GreenLink remains the only licensed medical marijuana operation in
Issaquah, although the municipal Development Services Department is
considering a permit application from another patient group.

"The only real aspect of 502 that we see as beneficial is that it
encourages state involvement in the regulation of cannabis," Lydia
George said. "We really, as a medical community, want to see that."

How the federal government might react to marijuana legalization in
Washington is another question in the debate.

Nationwide, 17 states and Washington, D.C., allow medical marijuana,
but the drug remains illegal in all forms under federal law.

Washington is not alone in the effort to end the prohibition on
recreational use. Colorado and Oregon also put marijuana legalization
measures on the November ballot.

The issue surfaced on the presidential campaign trail Sept. 7, as GOP
vice presidential candidate Paul Ryan said the states should decide
whether to legalize the drug for medical purposes and the federal
government should not interfere.

Washington Initiative 692, passed in 1998, allows people suffering
from certain medical conditions to possess a 60-day supply of
marijuana. Under state law, physicians can recommend - but not
prescribe - the drug for patients.

Emily Langlie, spokeswoman for the top federal prosecutor in Western
Washington, Jenny Durkan, said U.S. Department of Justice rules
prohibit the office from commenting on state legislation, such as
I-502. Durkan also cannot comment on what steps the Department of
Justice might take if the initiative passes.

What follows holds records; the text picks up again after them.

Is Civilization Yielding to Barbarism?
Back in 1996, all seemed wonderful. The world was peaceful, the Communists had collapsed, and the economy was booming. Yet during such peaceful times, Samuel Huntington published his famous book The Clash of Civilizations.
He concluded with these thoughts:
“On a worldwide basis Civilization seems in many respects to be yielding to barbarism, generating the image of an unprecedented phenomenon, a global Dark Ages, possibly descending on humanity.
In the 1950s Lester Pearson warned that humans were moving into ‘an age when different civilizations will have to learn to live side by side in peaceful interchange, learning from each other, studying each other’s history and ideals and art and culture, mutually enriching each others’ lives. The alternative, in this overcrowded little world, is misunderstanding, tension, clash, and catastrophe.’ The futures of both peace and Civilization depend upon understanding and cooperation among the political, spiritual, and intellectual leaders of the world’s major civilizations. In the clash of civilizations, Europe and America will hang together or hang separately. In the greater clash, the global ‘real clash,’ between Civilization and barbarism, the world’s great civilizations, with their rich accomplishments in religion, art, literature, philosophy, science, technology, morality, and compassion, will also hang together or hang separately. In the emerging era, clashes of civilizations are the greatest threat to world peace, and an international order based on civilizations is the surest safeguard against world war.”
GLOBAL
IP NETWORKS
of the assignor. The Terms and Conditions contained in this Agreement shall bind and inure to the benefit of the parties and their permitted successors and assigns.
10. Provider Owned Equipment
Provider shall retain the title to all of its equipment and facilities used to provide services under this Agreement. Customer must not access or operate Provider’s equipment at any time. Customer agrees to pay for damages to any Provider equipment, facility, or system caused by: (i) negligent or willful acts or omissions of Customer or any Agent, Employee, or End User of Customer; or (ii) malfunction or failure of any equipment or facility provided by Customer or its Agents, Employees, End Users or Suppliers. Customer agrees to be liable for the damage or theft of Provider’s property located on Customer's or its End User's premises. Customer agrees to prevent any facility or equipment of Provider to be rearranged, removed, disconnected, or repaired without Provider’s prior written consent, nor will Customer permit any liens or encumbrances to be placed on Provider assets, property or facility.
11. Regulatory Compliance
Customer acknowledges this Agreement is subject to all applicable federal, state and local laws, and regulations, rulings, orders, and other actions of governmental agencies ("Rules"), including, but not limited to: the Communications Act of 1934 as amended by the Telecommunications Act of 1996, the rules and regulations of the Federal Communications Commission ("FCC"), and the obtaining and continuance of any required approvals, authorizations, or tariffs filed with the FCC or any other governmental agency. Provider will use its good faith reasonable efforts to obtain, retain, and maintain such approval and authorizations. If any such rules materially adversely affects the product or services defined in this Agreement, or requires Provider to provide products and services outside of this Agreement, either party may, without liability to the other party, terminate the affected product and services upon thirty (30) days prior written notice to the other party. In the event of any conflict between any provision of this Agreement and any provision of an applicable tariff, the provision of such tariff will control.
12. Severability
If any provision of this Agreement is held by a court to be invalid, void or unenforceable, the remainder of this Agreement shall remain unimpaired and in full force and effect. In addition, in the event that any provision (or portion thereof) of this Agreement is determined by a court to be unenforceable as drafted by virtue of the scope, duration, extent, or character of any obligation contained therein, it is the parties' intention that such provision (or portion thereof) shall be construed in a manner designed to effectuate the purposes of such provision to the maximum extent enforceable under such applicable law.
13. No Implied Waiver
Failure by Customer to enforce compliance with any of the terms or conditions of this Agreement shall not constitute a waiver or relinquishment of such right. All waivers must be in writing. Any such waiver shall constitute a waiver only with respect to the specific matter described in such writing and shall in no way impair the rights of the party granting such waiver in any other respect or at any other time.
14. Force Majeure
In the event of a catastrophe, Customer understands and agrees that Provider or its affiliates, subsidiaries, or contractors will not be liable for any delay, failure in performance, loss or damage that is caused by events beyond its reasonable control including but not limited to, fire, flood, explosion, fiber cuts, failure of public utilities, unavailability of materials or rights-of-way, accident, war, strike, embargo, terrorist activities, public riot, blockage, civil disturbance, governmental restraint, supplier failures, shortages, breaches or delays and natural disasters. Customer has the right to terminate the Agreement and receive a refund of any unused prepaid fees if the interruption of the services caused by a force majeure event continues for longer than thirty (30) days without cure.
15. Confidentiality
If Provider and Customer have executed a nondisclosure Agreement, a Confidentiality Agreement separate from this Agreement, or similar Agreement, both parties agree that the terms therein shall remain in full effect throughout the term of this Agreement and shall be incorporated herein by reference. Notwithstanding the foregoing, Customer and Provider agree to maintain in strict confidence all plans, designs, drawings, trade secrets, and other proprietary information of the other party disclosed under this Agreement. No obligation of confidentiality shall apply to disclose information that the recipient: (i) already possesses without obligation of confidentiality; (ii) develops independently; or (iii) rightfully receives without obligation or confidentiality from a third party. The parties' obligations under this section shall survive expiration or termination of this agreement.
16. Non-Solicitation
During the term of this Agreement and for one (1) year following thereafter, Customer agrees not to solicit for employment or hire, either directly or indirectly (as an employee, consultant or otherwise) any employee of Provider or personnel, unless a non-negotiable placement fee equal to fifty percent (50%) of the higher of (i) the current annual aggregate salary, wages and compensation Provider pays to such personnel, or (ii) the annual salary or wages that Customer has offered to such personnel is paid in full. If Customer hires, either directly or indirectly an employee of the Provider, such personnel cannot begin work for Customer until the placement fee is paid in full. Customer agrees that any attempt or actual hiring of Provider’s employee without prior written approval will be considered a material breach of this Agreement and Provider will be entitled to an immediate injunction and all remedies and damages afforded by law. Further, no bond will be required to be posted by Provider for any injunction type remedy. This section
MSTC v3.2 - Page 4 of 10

In 2010, California voters rejected a measure to legalize marijuana.
U.S. Attorney General Eric Holder said before the California vote that
the federal government intended to "vigorously enforce" the federal
ban on marijuana, regardless of state law.

I-502 supporters said the federal government is not likely to
interfere if the measure passes.

"The federal government's stance has been that as long as people are
acting in clear and unambiguous compliance with those state laws,
we're not interested in expending federal resources to investigate and
prosecute those people," Holcomb said.